Supplied records:

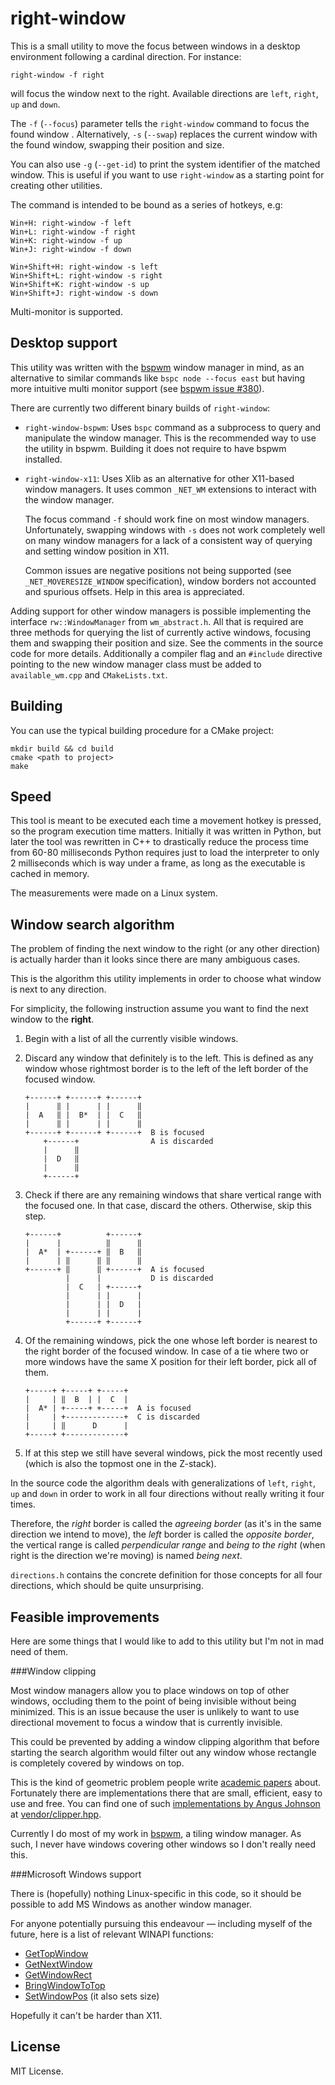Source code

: right-window
============

This is a small utility to move the focus between windows in a desktop environment following a cardinal direction. For instance:
 
    right-window -f right
    
will focus the window next to the right. Available directions are `left`, `right`, `up` and `down`. 

The `-f` (`--focus`) parameter tells the `right-window` command to focus the found window . Alternatively, `-s` (`--swap`) replaces the current window with the found window, swapping their position and size.

You can also use `-g` (`--get-id`) to print the system identifier of the matched window. This is useful if you want to use `right-window` as a starting point for creating other utilities.
 
The command is intended to be bound as a series of hotkeys, e.g:
 
    Win+H: right-window -f left
    Win+L: right-window -f right
    Win+K: right-window -f up
    Win+J: right-window -f down
    
    Win+Shift+H: right-window -s left
    Win+Shift+L: right-window -s right
    Win+Shift+K: right-window -s up
    Win+Shift+J: right-window -s down

Multi-monitor is supported.

Desktop support
---------------

This utility was written with the [bspwm](https://github.com/baskerville/bspwm) window manager in mind, as an alternative to similar commands like `bspc node --focus east` but having more intuitive multi monitor support (see [bspwm issue #380](https://github.com/baskerville/bspwm/issues/380)).

There are currently two different binary builds of `right-window`:

* `right-window-bspwm`: Uses `bspc` command as a subprocess to query and manipulate the window manager. This is the recommended way to use the utility in bspwm. Building it does not require to have bspwm installed.

* `right-window-x11`: Uses Xlib as an alternative for other X11-based window managers. It uses common `_NET_WM` extensions to interact with the window manager. 

  The focus command `-f` should work fine on most window managers. Unfortunately, swapping windows with `-s` does not work completely well on many window managers for a lack of a consistent way of querying and setting window position in X11. 
  
  Common issues are negative positions not being supported (see `_NET_MOVERESIZE_WINDOW` specification), window borders not accounted and spurious offsets. Help in this area is appreciated.

Adding support for other window managers is possible implementing the interface `rw::WindowManager` from `wm_abstract.h`. All that is required are three methods for querying the list of currently active windows, focusing them and swapping their position and size. See the comments in the source code for more details. Additionally a compiler flag and an `#include` directive pointing to the new window manager class must be added to `available_wm.cpp` and `CMakeLists.txt`.

Building
--------

You can use the typical building procedure for a CMake project:

    mkdir build && cd build
    cmake <path to project>
    make

Speed
-----

This tool is meant to be executed each time a movement hotkey is pressed, so the program execution time matters. Initially it was written in Python, but later the tool was rewritten in C++ to drastically reduce the process time from 60-80 milliseconds Python requires just to load the interpreter to only 2 milliseconds which is way under a frame, as long as the executable is cached in memory.

The measurements were made on a Linux system.

Window search algorithm
-----------------------

The problem of finding the next window to the right (or any other direction) is actually harder than it looks since there are many ambiguous cases.

This is the algorithm this utility implements in order to choose what window is next to any direction.

For simplicity, the following instruction assume you want to find the next window to the **right**.

 1. Begin with a list of all the currently visible windows.

 2. Discard any window that definitely is to the left. This is defined as any window whose rightmost border is to the left of the left border of the focused window.

        +------+ +------+ +------+
        |      ‖ |      | |      ‖  
        |  A   ‖ |  B*  | |  C   ‖  
        |      ‖ |      | |      ‖
        +------+ +------+ +------+  B is focused
            +------+                A is discarded
            |      ‖
            |  D   ‖
            |      ‖
            +------+

 3. Check if there are any remaining windows that share vertical range with the focused one. In that case, discard the others. Otherwise, skip this step.

        +------+          +------+
        |      |          ‖      ‖  
        |  A*  | +------+ ‖  B   ‖  
        |      | ‖      ‖ ‖      ‖
        +------+ ‖      ‖ +------+  A is focused
                 |      |           D is discarded
                 |  C   | +------+        
                 |      | |      |                      
                 |      | |  D   |                       
                 |      | |      |        
                 +------+ +------+        

 4. Of the remaining windows, pick the one whose left border is nearest to the right border of the focused window. In case of a tie where two or more windows have the same X position for their left border, pick all of them.

        +-----+ +-----+ +-----+
        |     | ‖  B  | |  C  |
        |  A* | +-----+ +-----+  A is focused
        |     | +-------------+  C is discarded
        |     | ‖      D      |
        +-----+ +-------------+

 5. If at this step we still have several windows, pick the most recently used (which is also the topmost one in the Z-stack).

In the source code the algorithm deals with generalizations of `left`, `right`, `up` and `down` in order to work in all four directions without really writing it four times.

Therefore, the *right* border is called the *agreeing border* (as it's in the same direction we intend to move), the *left* border is called the *opposite border*, the vertical range is called *perpendicular range* and *being to the right* (when right is the direction we're moving) is named *being next*. 

`directions.h` contains the concrete definition for those concepts for all four directions, which should be quite unsurprising.

Feasible improvements
---------------------

Here are some things that I would like to add to this utility but I'm not in mad need of them.

###Window clipping

Most window managers allow you to place windows on top of other windows, occluding them to the point of being invisible without being minimized. This is an issue because the user is unlikely to want to use directional movement to focus a window that is currently invisible.

This could be prevented by adding a window clipping algorithm that before starting the search algorithm would filter out any window whose rectangle is completely covered by windows on top.

This is the kind of geometric problem people write [academic papers](http://dl.acm.org/citation.cfm?id=129906) about. Fortunately there are implementations there that are small, efficient, easy to use and free. You can find one of such [implementations by Angus Johnson](http://www.angusj.com/delphi/clipper.php) at [vendor/clipper.hpp](vendor/clipper.hpp).

Currently I do most of my work in [bspwm](https://github.com/baskerville/bspwm), a tiling window manager. As such, I never have windows covering other windows so I don't really need this.

###Microsoft Windows support

There is (hopefully) nothing Linux-specific in this code, so it should be possible to add MS Windows as another window manager.

For anyone potentially pursuing this endeavour &mdash; including myself of the future, here is a list of relevant WINAPI functions:

 * [GetTopWindow](https://msdn.microsoft.com/en-us/library/windows/desktop/ms633514%28v=vs.85%29.aspx)
 * [GetNextWindow](https://msdn.microsoft.com/en-us/library/windows/desktop/ms633509%28v=vs.85%29.aspx)
 * [GetWindowRect](https://msdn.microsoft.com/en-us/library/windows/desktop/ms633519%28v=vs.85%29.aspx)
 * [BringWindowToTop](https://msdn.microsoft.com/en-us/library/windows/desktop/ms632673%28v=vs.85%29.aspx)
 * [SetWindowPos](https://msdn.microsoft.com/en-us/library/windows/desktop/ms633545%28v=vs.85%29.aspx) (it also sets size)

Hopefully it can't be harder than X11.

License
-------

MIT License.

What to work on:
All of the entries above are to be written out exactly, with no pictures.

Reply to the task:
Source code

: right-window
============

This is a small utility to move the focus between windows in a desktop environment following a cardinal direction. For instance:
 
    right-window -f right
    
will focus the window next to the right. Available directions are `left`, `right`, `up` and `down`. 

The `-f` (`--focus`) parameter tells the `right-window` command to focus the found window . Alternatively, `-s` (`--swap`) replaces the current window with the found window, swapping their position and size.

You can also use `-g` (`--get-id`) to print the system identifier of the matched window. This is useful if you want to use `right-window` as a starting point for creating other utilities.
 
The command is intended to be bound as a series of hotkeys, e.g:
 
    Win+H: right-window -f left
    Win+L: right-window -f right
    Win+K: right-window -f up
    Win+J: right-window -f down
    
    Win+Shift+H: right-window -s left
    Win+Shift+L: right-window -s right
    Win+Shift+K: right-window -s up
    Win+Shift+J: right-window -s down

Multi-monitor is supported.

Desktop support
---------------

This utility was written with the [bspwm](https://github.com/baskerville/bspwm) window manager in mind, as an alternative to similar commands like `bspc node --focus east` but having more intuitive multi monitor support (see [bspwm issue #380](https://github.com/baskerville/bspwm/issues/380)).

There are currently two different binary builds of `right-window`:

* `right-window-bspwm`: Uses `bspc` command as a subprocess to query and manipulate the window manager. This is the recommended way to use the utility in bspwm. Building it does not require to have bspwm installed.

* `right-window-x11`: Uses Xlib as an alternative for other X11-based window managers. It uses common `_NET_WM` extensions to interact with the window manager. 

  The focus command `-f` should work fine on most window managers. Unfortunately, swapping windows with `-s` does not work completely well on many window managers for a lack of a consistent way of querying and setting window position in X11. 
  
  Common issues are negative positions not being supported (see `_NET_MOVERESIZE_WINDOW` specification), window borders not accounted and spurious offsets. Help in this area is appreciated.

Adding support for other window managers is possible implementing the interface `rw::WindowManager` from `wm_abstract.h`. All that is required are three methods for querying the list of currently active windows, focusing them and swapping their position and size. See the comments in the source code for more details. Additionally a compiler flag and an `#include` directive pointing to the new window manager class must be added to `available_wm.cpp` and `CMakeLists.txt`.

Building
--------

You can use the typical building procedure for a CMake project:

    mkdir build && cd build
    cmake <path to project>
    make

Speed
-----

This tool is meant to be executed each time a movement hotkey is pressed, so the program execution time matters. Initially it was written in Python, but later the tool was rewritten in C++ to drastically reduce the process time from 60-80 milliseconds Python requires just to load the interpreter to only 2 milliseconds which is way under a frame, as long as the executable is cached in memory.

The measurements were made on a Linux system.

Window search algorithm
-----------------------

The problem of finding the next window to the right (or any other direction) is actually harder than it looks since there are many ambiguous cases.

This is the algorithm this utility implements in order to choose what window is next to any direction.

For simplicity, the following instruction assume you want to find the next window to the **right**.

 1. Begin with a list of all the currently visible windows.

 2. Discard any window that definitely is to the left. This is defined as any window whose rightmost border is to the left of the left border of the focused window.

        +------+ +------+ +------+
        |      ‖ |      | |      ‖  
        |  A   ‖ |  B*  | |  C   ‖  
        |      ‖ |      | |      ‖
        +------+ +------+ +------+  B is focused
            +------+                A is discarded
            |      ‖
            |  D   ‖
            |      ‖
            +------+

 3. Check if there are any remaining windows that share vertical range with the focused one. In that case, discard the others. Otherwise, skip this step.

        +------+          +------+
        |      |          ‖      ‖  
        |  A*  | +------+ ‖  B   ‖  
        |      | ‖      ‖ ‖      ‖
        +------+ ‖      ‖ +------+  A is focused
                 |      |           D is discarded
                 |  C   | +------+        
                 |      | |      |                      
                 |      | |  D   |                       
                 |      | |      |        
                 +------+ +------+        

 4. Of the remaining windows, pick the one whose left border is nearest to the right border of the focused window. In case of a tie where two or more windows have the same X position for their left border, pick all of them.

        +-----+ +-----+ +-----+
        |     | ‖  B  | |  C  |
        |  A* | +-----+ +-----+  A is focused
        |     | +-------------+  C is discarded
        |     | ‖      D      |
        +-----+ +-------------+

 5. If at this step we still have several windows, pick the most recently used (which is also the topmost one in the Z-stack).

In the source code the algorithm deals with generalizations of `left`, `right`, `up` and `down` in order to work in all four directions without really writing it four times.

Therefore, the *right* border is called the *agreeing border* (as it's in the same direction we intend to move), the *left* border is called the *opposite border*, the vertical range is called *perpendicular range* and *being to the right* (when right is the direction we're moving) is named *being next*. 

`directions.h` contains the concrete definition for those concepts for all four directions, which should be quite unsurprising.

Feasible improvements
---------------------

Here are some things that I would like to add to this utility but I'm not in mad need of them.

###Window clipping

Most window managers allow you to place windows on top of other windows, occluding them to the point of being invisible without being minimized. This is an issue because the user is unlikely to want to use directional movement to focus a window that is currently invisible.

This could be prevented by adding a window clipping algorithm that before starting the search algorithm would filter out any window whose rectangle is completely covered by windows on top.

This is the kind of geometric problem people write [academic papers](http://dl.acm.org/citation.cfm?id=129906) about. Fortunately there are implementations there that are small, efficient, easy to use and free. You can find one of such [implementations by Angus Johnson](http://www.angusj.com/delphi/clipper.php) at [vendor/clipper.hpp](vendor/clipper.hpp).

Currently I do most of my work in [bspwm](https://github.com/baskerville/bspwm), a tiling window manager. As such, I never have windows covering other windows so I don't really need this.

###Microsoft Windows support

There is (hopefully) nothing Linux-specific in this code, so it should be possible to add MS Windows as another window manager.

For anyone potentially pursuing this endeavour &mdash; including myself of the future, here is a list of relevant WINAPI functions:

 * [GetTopWindow](https://msdn.microsoft.com/en-us/library/windows/desktop/ms633514%28v=vs.85%29.aspx)
 * [GetNextWindow](https://msdn.microsoft.com/en-us/library/windows/desktop/ms633509%28v=vs.85%29.aspx)
 * [GetWindowRect](https://msdn.microsoft.com/en-us/library/windows/desktop/ms633519%28v=vs.85%29.aspx)
 * [BringWindowToTop](https://msdn.microsoft.com/en-us/library/windows/desktop/ms632673%28v=vs.85%29.aspx)
 * [SetWindowPos](https://msdn.microsoft.com/en-us/library/windows/desktop/ms633545%28v=vs.85%29.aspx) (it also sets size)

Hopefully it can't be harder than X11.

License
-------

MIT License.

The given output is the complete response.